> [PROBLEM TO WORK ON]
Please answer these questions from the text on gigabit switch performance below.
(a) What is the maximum throughput on a Gigabit Ethernet connection with TCP/IP?
(b) In many home routers that use a switch chip, how many ports does the CPU have, and what do they connect to?
(c) For gigabit, what range of delay can the switch chip introduce going from port to port?

> [DOCUMENT]
......

No. All Gigabit switches will switch all ports at line rate. We don't test LAN to LAN (switch) performance because of this.

1000 Mbps is impossible to achieve. There is always protocol overhead. Max throughput on a Gigabit Ethernet connection with TCP/IP is around 950 Mbps.
 
when you look at router speeds you want the simultaneous as single directions could have overheads or other reasons for not reaching full gigabit speeds. Many home routers use a switch chip so the CPU has 2 ports only, 1 WAN and 1 to the switch chip with LAN ports. This is the main bottleneck in many routers if it isnt the CPU.
 
There are a few metrics regarding switch performance but they only apply to the extreme of enterprise level applications.
One is latency. For gigabit there can be anywhere between a 2.0 and 16.0 µs delay introduced by the switch chip going from port to port.

......

> [SUPPLIED ENTRIES]
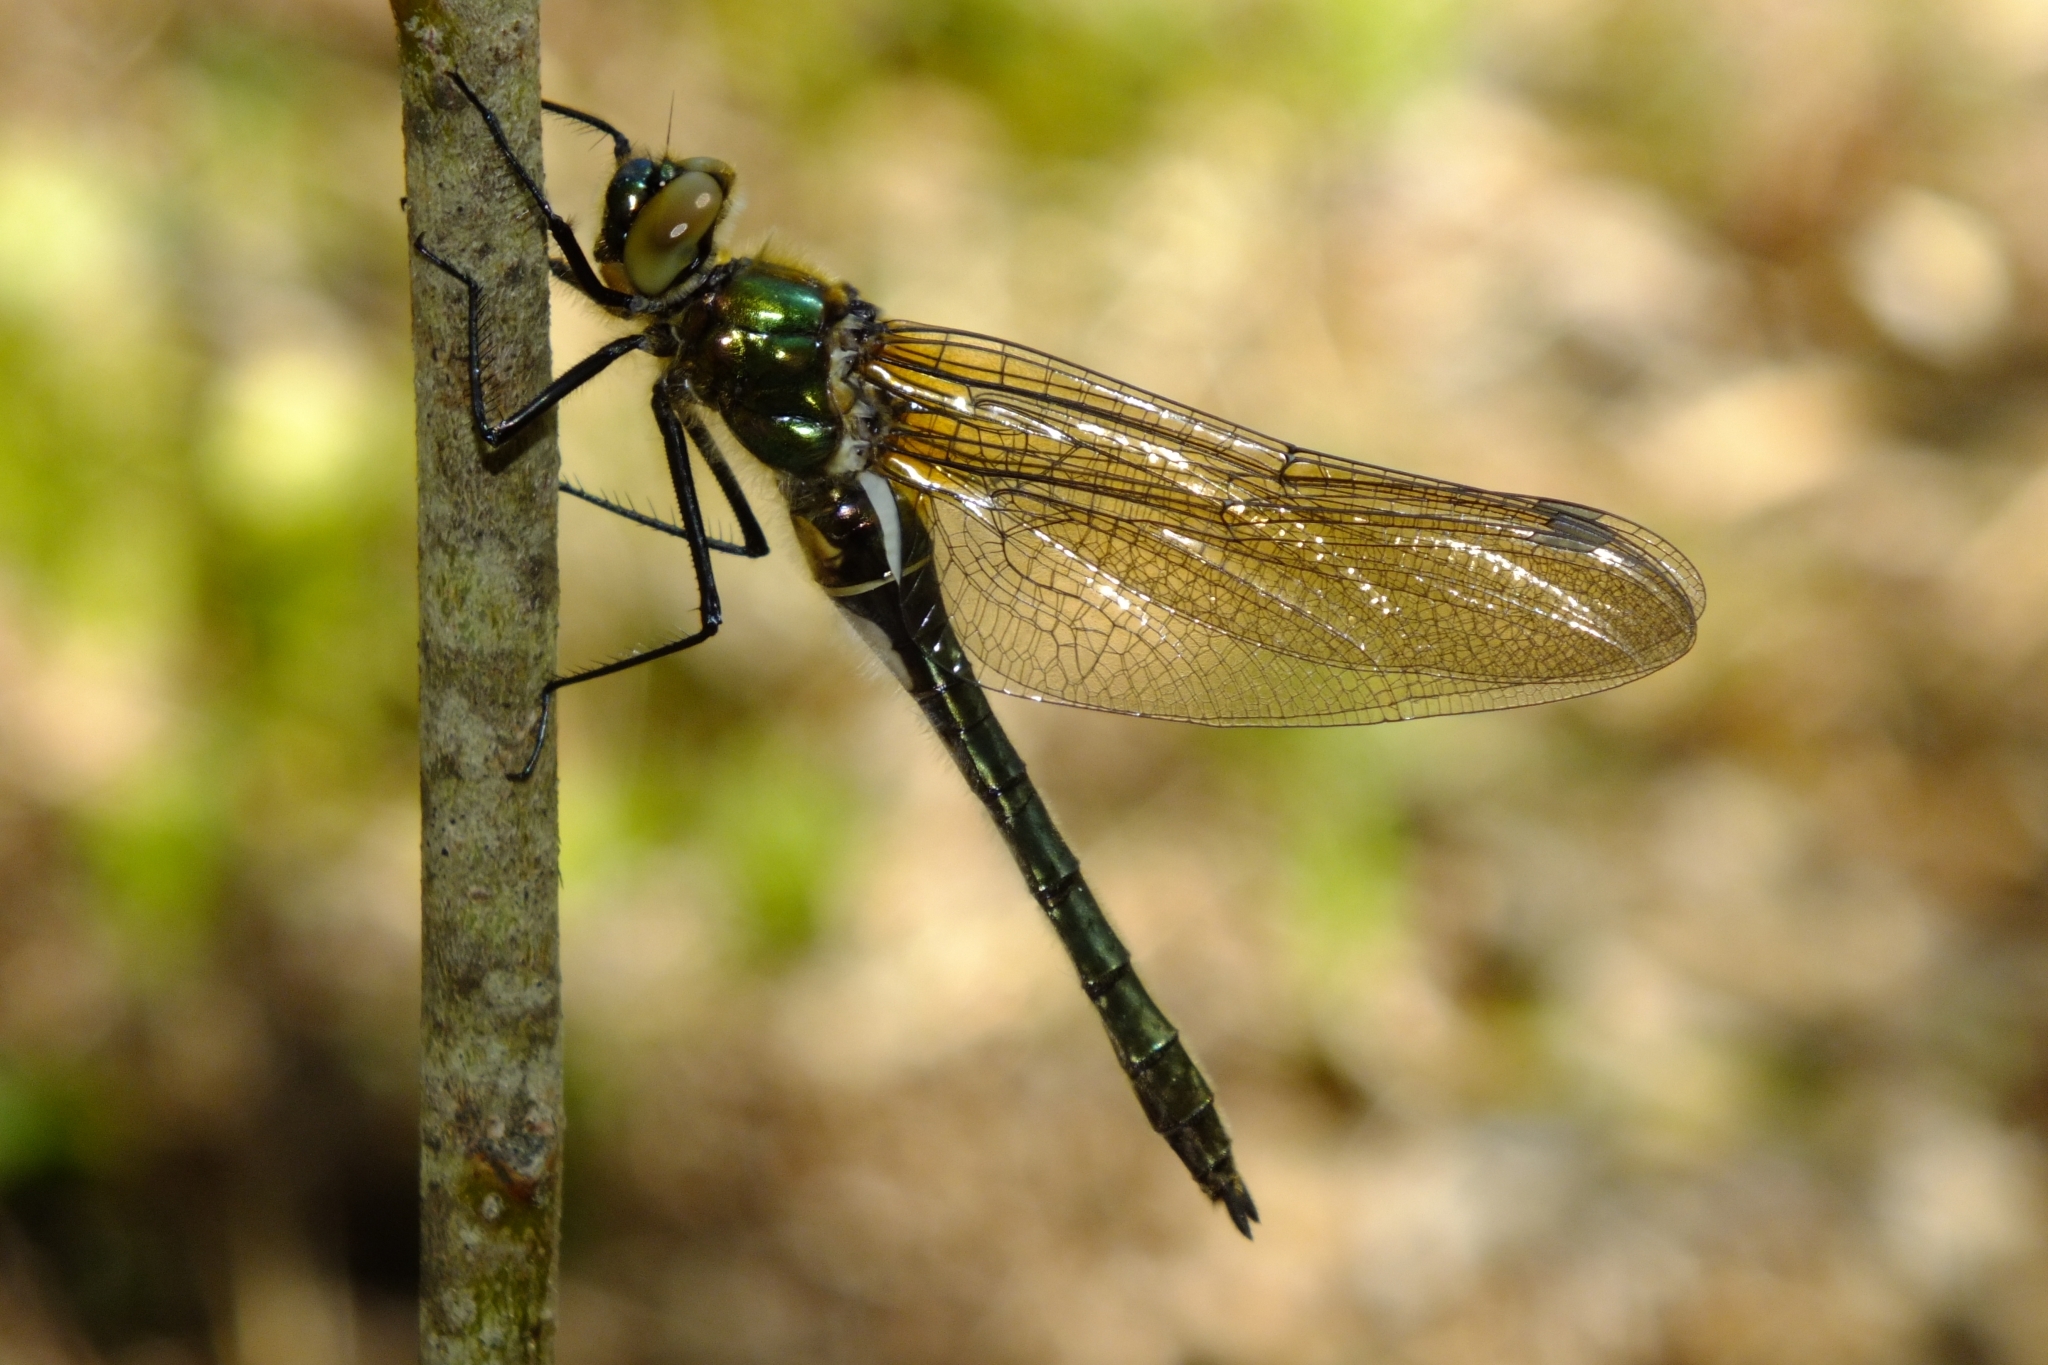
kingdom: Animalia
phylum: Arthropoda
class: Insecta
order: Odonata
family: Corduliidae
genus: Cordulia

......

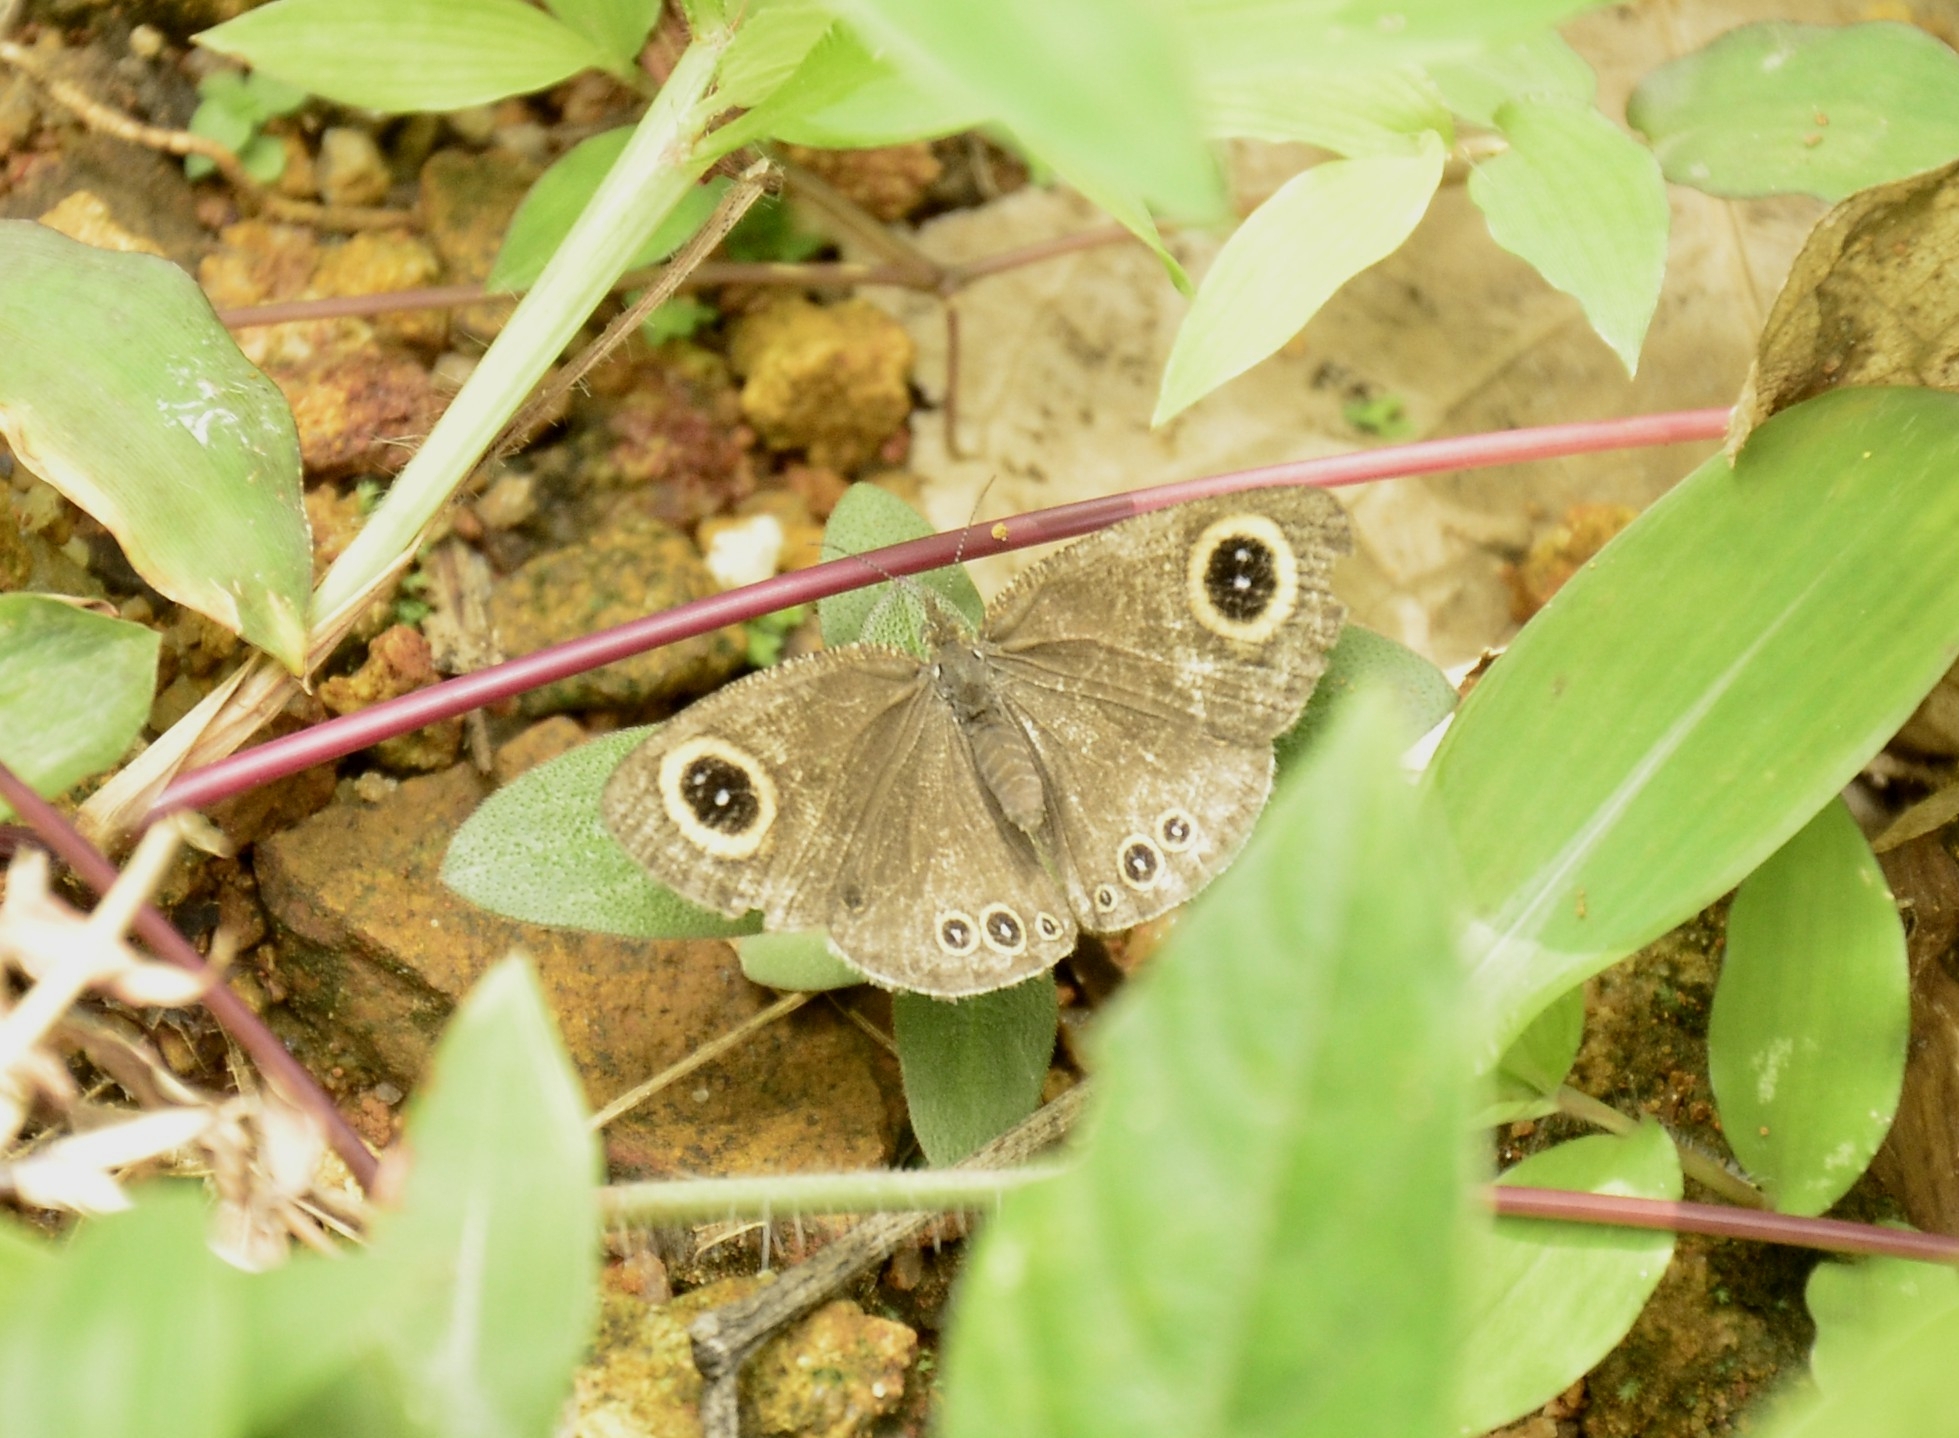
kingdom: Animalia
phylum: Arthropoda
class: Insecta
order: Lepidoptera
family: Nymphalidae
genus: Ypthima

......

> [OUTPUT BELOW]
(a) Around 950 Mbps.
(b) Two ports: one WAN port and one to the switch chip with the LAN ports.
(c) Between 2.0 and 16.0 µs.